Pemprov Jatim dan PCNU Kota Malang Gelar Pasar Murah Minyak Goreng

Gubernur Jatim Khofifah Indar Parawansa menyampaikan, operasi pasar murah minyak goreng untuk meningkatan daya beli masyarakat

KBRN, Malang : Pemerintah Provinsi Jawa Timur (Pemprov Jatim) melalui Dinas Perindustrian dan Perdagangan (Disperindag) dan PCNU Kota Malang, menggelar Operasi pasar murah minyak goreng. Upaya ini dilakukan untuk membantu meningkatkan daya beli masyarakat.

Dalam operasi pasar murah minyak goreng ini, disediakan sebanyak 2000 liter minyak goreng, dengan harga Rp 12.500 per liternya, dan maksimal membeli 2 liter seharga Rp 25 ribu. 

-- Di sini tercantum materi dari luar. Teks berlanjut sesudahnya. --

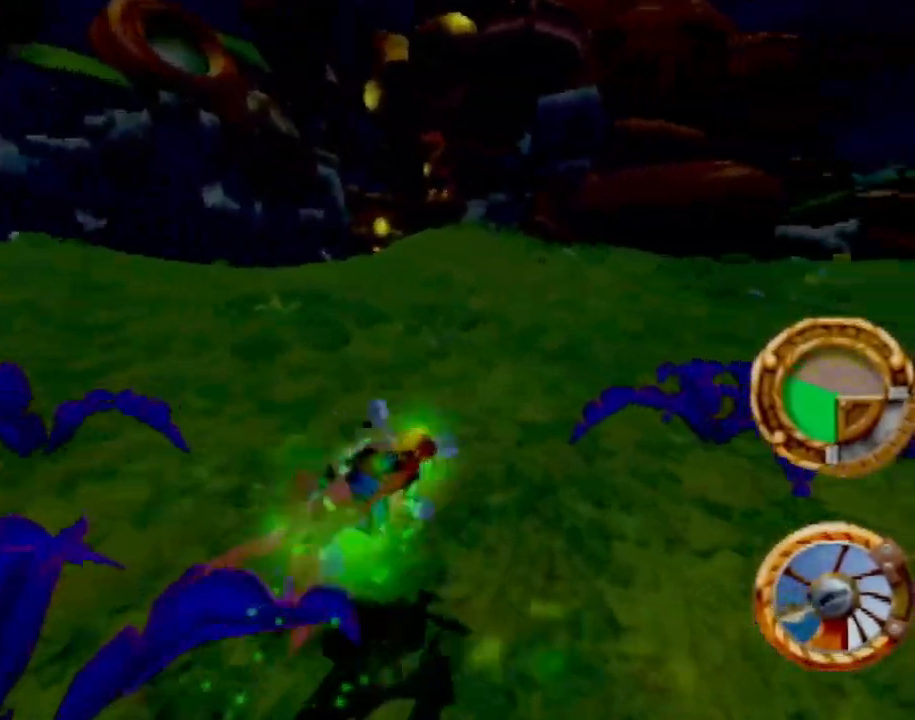
{"buttons": ["CROSS"], "left_stick": "right", "events": [[17, "CROSS", "down"]]}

Tampak warga Kota Malang antusias untuk memburu minyak goreng murah ini. Salah satunya Atik Dwi Lestari, yang mengaku sangat terbantu dengan kegiatan yang digelar Pemprov Jatim ini.

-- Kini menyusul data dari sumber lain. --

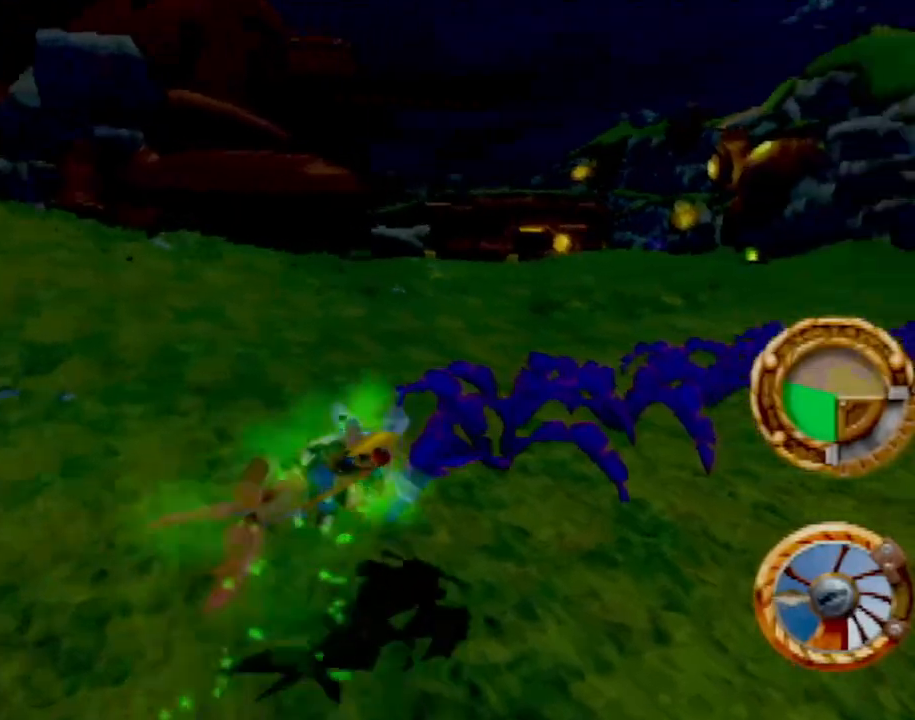
{"buttons": ["CROSS"], "left_stick": "left", "events": [[233, "CROSS", "up"], [317, "CROSS", "down"], [400, "left_stick", "center"], [500, "left_stick", "left"]]}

"Alhamdulillah sangat membantu, karena harga minyak tinggi. Jadi buat masak sehari hari saja itu sudah sangat kecekik harganya. Harga 25 ribu 2 liter," ujarnya.

Gubernur Jawa Timur Khofifah Indar Parawansa menjelaskan, sedianya harga minyak goreng saat ini oleh pemerintah ditetapkan sebesar Rp 14 ribu per liter. Namun oleh Pemprov Jatim melalui Disperindag Jatim memberikan subsidi Rp 1.500 per liter.

"Jadi dari harga 14 ribu itu, kita kemudian menjual dengan harga Rp 12.500, sehingga 2 liter itu harganya Rp 25 ribu," ungkapnya.

Kegiatan ini, selain sebagai bentuk memberikan pelayanan kepada masyarakat, juga membantu meningkatkan daya beli masyarakat. Gubernur Khofifah juga berharap, dapat membantu pelaku usaha ultra mikro, seperti mereka yang berdagang gorengan.

"InsyaAllah akan tersupport dengan Operasi Pasar seperti ini," tandasnya.

Seperti diketahui, harga minyak goreng sejak sebelum Natal tahun 2021 lalu, telah mengalami kenaikan hingga harga tertinggi mencapai Rp 20 ribu per liternya bahkan lebih. 

Hingga kemudian pada tanggal 19 Januari 2022, Pemerintah menetapkan satu harga untuk minyak, bekerjasama dengan Asosiasi Pedagang Ritel Indonesia (Aprindo) menjual minyak goreng dengan harga Rp 14 ribu hingga 6 bulan kedepan.